The 64-year-old Drakos, who prefers the moniker Peter Magic, lives in Livonia, Mich., and frequently flexes his midway muscle at Cedar Point amusement park in Sandusky, Ohio, or at Kings Island in Mason, Ohio, during the summer season. But three to five times a year, he takes his single-minded obsession as the unofficial world’s greatest carnival-games player to Las Vegas.
Drakos flies solo, and his trips unfold according to a time-honored schedule. He lands at McCarran International Airport at 9 a.m., rents a cargo van and checks into Harrah’s Las Vegas, where his VIP status grants him complimentary meals and lodging. By 10 a.m., he is making his first “run,” as he calls it, a three-casino mad dash that begins at Circus Circus. Drakos, a thick-chested man with a bushy white mustache and nasal-drip voice, wears a Harrah’s polo shirt and Nike sneakers. In the back of his trousers, he tucks four folded trash bags — for toting his winnings.
At Circus Circus, Drakos heads straight for the 12 arcade games that he has mastered. His favorite is flipping a quarter on a plate, where his self-calculated odds are 4 to 1. “The trick is to throw the quarter up in the air for height,” he says. “The higher you throw it, the straighter it will come down.” Once, at the Michigan State Fair in 1982, Drakos landed 14 quarters on a plate in a row, missed one, then landed 10 more in a row. “In 15 minutes, I won 32 human-sized bears and they closed down the booth,” he recalls.

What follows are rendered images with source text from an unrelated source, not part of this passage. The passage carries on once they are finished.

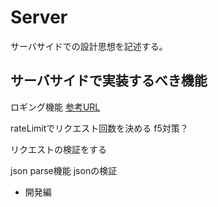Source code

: # Server

サーバサイドでの設計思想を記述する。

## サーバサイドで実装するべき機能

ロギング機能
[参考URL](https://www.twilio.com/blog/a-guide-to-node-js-logging-jp)

rateLimitでリクエスト回数を決める
f5対策？

リクエストの検証をする

json parse機能
jsonの検証


- 開発編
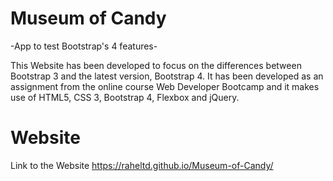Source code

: # Museum of Candy 

-App to test Bootstrap's 4 features- 

This Website has been developed to focus on the differences between Bootstrap 3 and the latest version, Bootstrap 4.
It has been developed as an assignment from the online course Web Developer Bootcamp and it makes use of HTML5, CSS 3, Bootstrap 4, Flexbox and jQuery.

# Website 
Link to the Website https://raheltd.github.io/Museum-of-Candy/
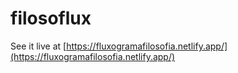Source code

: # filosoflux

See it live at [https://fluxogramafilosofia.netlify.app/](https://fluxogramafilosofia.netlify.app/)
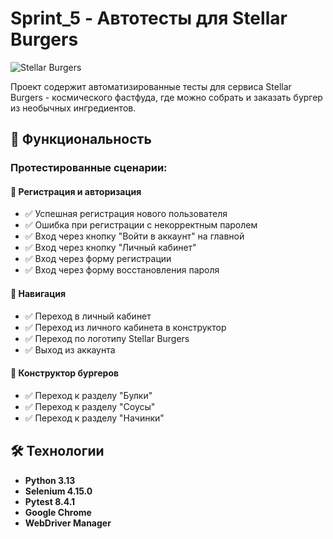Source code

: # Sprint_5 - Автотесты для Stellar Burgers

![Stellar Burgers](https://stellarburgers.education-services.ru/)

Проект содержит автоматизированные тесты для сервиса Stellar Burgers - космического фастфуда, где можно собрать и заказать бургер из необычных ингредиентов.

## 🚀 Функциональность

### Протестированные сценарии:

#### 🔐 Регистрация и авторизация
- ✅ Успешная регистрация нового пользователя
- ✅ Ошибка при регистрации с некорректным паролем
- ✅ Вход через кнопку "Войти в аккаунт" на главной
- ✅ Вход через кнопку "Личный кабинет"
- ✅ Вход через форму регистрации
- ✅ Вход через форму восстановления пароля

#### 🧭 Навигация
- ✅ Переход в личный кабинет
- ✅ Переход из личного кабинета в конструктор
- ✅ Переход по логотипу Stellar Burgers
- ✅ Выход из аккаунта

#### 🍔 Конструктор бургеров
- ✅ Переход к разделу "Булки"
- ✅ Переход к разделу "Соусы" 
- ✅ Переход к разделу "Начинки"

## 🛠 Технологии

- **Python 3.13**
- **Selenium 4.15.0**
- **Pytest 8.4.1**
- **Google Chrome**
- **WebDriver Manager**
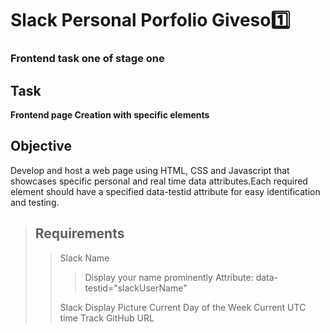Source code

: # Slack Personal Porfolio Giveso1️⃣
### Frontend task one of stage one

## Task
**Frontend page Creation with specific elements**
## Objective
Develop and host a web page using HTML, CSS and Javascript that showcases specific personal and real time data attributes.Each required element should have a specified data-testid attribute for easy identification and testing.
> ## Requirements
> > Slack Name
> > > Display your name prominently
> > > Attribute: data-testid="slackUserName"
> > > 
> > Slack Display Picture
> > Current Day of the Week
> > Current UTC time
> > Track 
> > GitHub URL
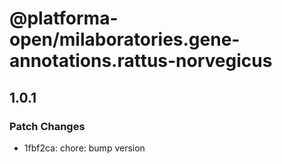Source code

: # @platforma-open/milaboratories.gene-annotations.rattus-norvegicus

## 1.0.1

### Patch Changes

- 1fbf2ca: chore: bump version
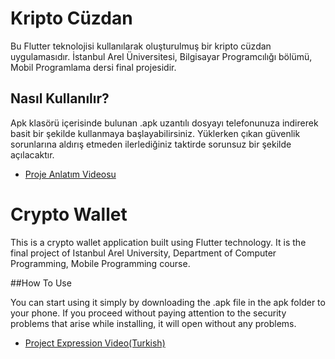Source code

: # Kripto Cüzdan

Bu Flutter teknolojisi kullanılarak oluşturulmuş bir kripto cüzdan uygulamasıdır. İstanbul Arel Üniversitesi, Bilgisayar Programcılığı bölümü, Mobil Programlama dersi final projesidir.

## Nasıl Kullanılır?

Apk klasörü içerisinde bulunan .apk uzantılı dosyayı telefonunuza indirerek basit bir şekilde kullanmaya başlayabilirsiniz. Yüklerken çıkan güvenlik sorunlarına aldırış etmeden ilerlediğiniz taktirde sorunsuz bir şekilde açılacaktır.

- [Proje Anlatım Videosu](https://www.youtube.com/watch?v=AvgsNyXIjpM)

# Crypto Wallet
This is a crypto wallet application built using Flutter technology. It is the final project of Istanbul Arel University, Department of Computer Programming, Mobile Programming course.

##How To Use

You can start using it simply by downloading the .apk file in the apk folder to your phone. If you proceed without paying attention to the security problems that arise while installing, it will open without any problems.

- [Project Expression Video(Turkish)](https://www.youtube.com/watch?v=AvgsNyXIjpM)
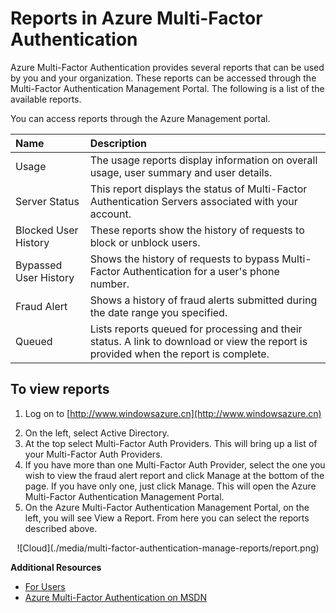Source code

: <properties 
	pageTitle="Azure Multi-Factor Authentication Reports" 
	description="This describes how to use the Azure Multi-Factor Authentication feature - reports." 
	services="multi-factor-authentication" 
	documentationCenter="" 
	authors="billmath" 
	manager="stevenpo" 
	editor="curtand"/>

<tags
	ms.service="multi-factor-authentication"
	ms.date="11/19/2015"
	wacn.date=""/>

# Reports in Azure Multi-Factor Authentication

Azure Multi-Factor Authentication provides several reports that can be used by you and your organization. These reports can be accessed through the Multi-Factor Authentication Management Portal. The following is a list of the available reports.

You can access reports through the Azure Management portal.

Name| Description
:------------- | :------------- | 
Usage | The usage reports display information on overall usage, user summary and user details.
Server Status|This report displays the status of Multi-Factor Authentication Servers associated with your account.
Blocked User History|These reports show the history of requests to block or unblock users.
Bypassed User History|Shows the history of requests to bypass Multi-Factor Authentication for a user's phone number.
Fraud Alert|Shows a history of fraud alerts submitted during the date range you specified.
Queued|Lists reports queued for processing and their status. A link to download or view the report is provided when the report is complete.

## To view reports

<!-- deleted by customization
1. Log on to [http://azure.microsoft.com](http://azure.microsoft.com)
-->
<!-- keep by customization: begin -->
1. Log on to [http://www.windowsazure.cn](http://www.windowsazure.cn)
<!-- keep by customization: end -->
2. On the left, select Active Directory.
3. At the top select Multi-Factor Auth Providers. This will bring up a list of your Multi-Factor Auth Providers.
4. If you have more than one Multi-Factor Auth Provider, select the one you wish to view the fraud alert report and click Manage at the bottom of the page. If you have only one, just click Manage. This will open the Azure Multi-Factor Authentication Management Portal.
5. On the Azure Multi-Factor Authentication Management Portal, on the left, you will see View a Report.  From here you can select the reports described above.


 
<center>![Cloud](./media/multi-factor-authentication-manage-reports/report.png)</center>


**Additional Resources**

* [For Users](/documentation/articles/multi-factor-authentication-end-user)
* [Azure Multi-Factor Authentication on MSDN](https://msdn.microsoft.com/zh-cn/library/azure/dn249471.aspx)
 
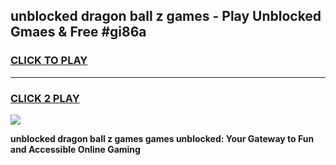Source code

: 
## unblocked dragon ball z games - Play Unblocked Gmaes & Free #gi86a
<h3>
<a href="https://news.freeplayer.one?title=unblocked_dragon_ball_z_games&ref=24F">CLICK TO PLAY</a></h3>
<hr>

<h3>
<a href="https://news.freeplayer.one?title=unblocked_dragon_ball_z_games&ref=24F">CLICK 2 PLAY</a>
  
</h3>

<a href="https://news.freeplayer.one?title=unblocked_dragon_ball_z_games&ref=24F/"><img src="https://clearcache.store/games.png"></a>


**unblocked dragon ball z games games unblocked: Your Gateway to Fun and Accessible Online Gaming**
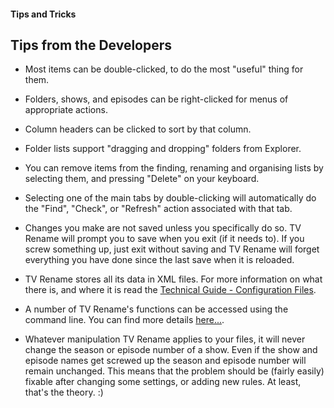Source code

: #### Tips and Tricks

## Tips from the Developers
* Most items can be double-clicked, to do the most "useful" thing for them.

* Folders, shows, and episodes can be right-clicked for menus of appropriate actions.

* Column headers can be clicked to sort by that column.

* Folder lists support "dragging and dropping" folders from Explorer.

* You can remove items from the finding, renaming and organising lists by selecting them, and pressing "Delete" on your keyboard.

* Selecting one of the main tabs by double-clicking will automatically do the "Find", "Check", or "Refresh" action associated with that tab.

* Changes you make are not saved unless you specifically do so. TV Rename will prompt you to save when you exit (if it needs to). If you screw something up, just exit without saving and TV Rename will forget everything you have done since the last save when it is reloaded.

* TV Rename stores all its data in XML files. For more information on what there is, and where it is read the [Technical Guide - Configuration Files](technical#configuration-files "Read the Technical Guide").

* A number of TV Rename's functions can be accessed using the command line. You can find more details [here...](cmd-line "Read about Command Line functionality").

* Whatever manipulation TV Rename applies to your files, it will never change the season or episode number of a show. Even if the show and episode names get screwed up the season and episode number will remain unchanged. This means that the problem should be (fairly easily) fixable after changing some settings, or adding new rules. At least, that's the theory. :)

<!--## Other Tips
* Clicking a green cell in The Actors Grid will launch your browser targeting the actor whose column the green cell is in at the "Internet Move Database" [IMDb.com](http://www.imdb.com "Visit IMDb").-->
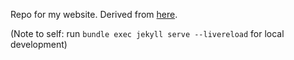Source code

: Repo for my website. Derived from [here](https://github.com/alshedivat/al-folio).

(Note to self: run `bundle exec jekyll serve --livereload` for local development)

After the plates, Drakos moves on to lobbing a softball into a milk can. “This game is all about angles and backspin and where to hit it on the top of the can,” he explains. “I start the softball below the can and try to throw it with backspin up to the top of the circular lip, so the ball rolls back toward the hole in the can.” This is his weakest play, yet he still wins once out of every six tries.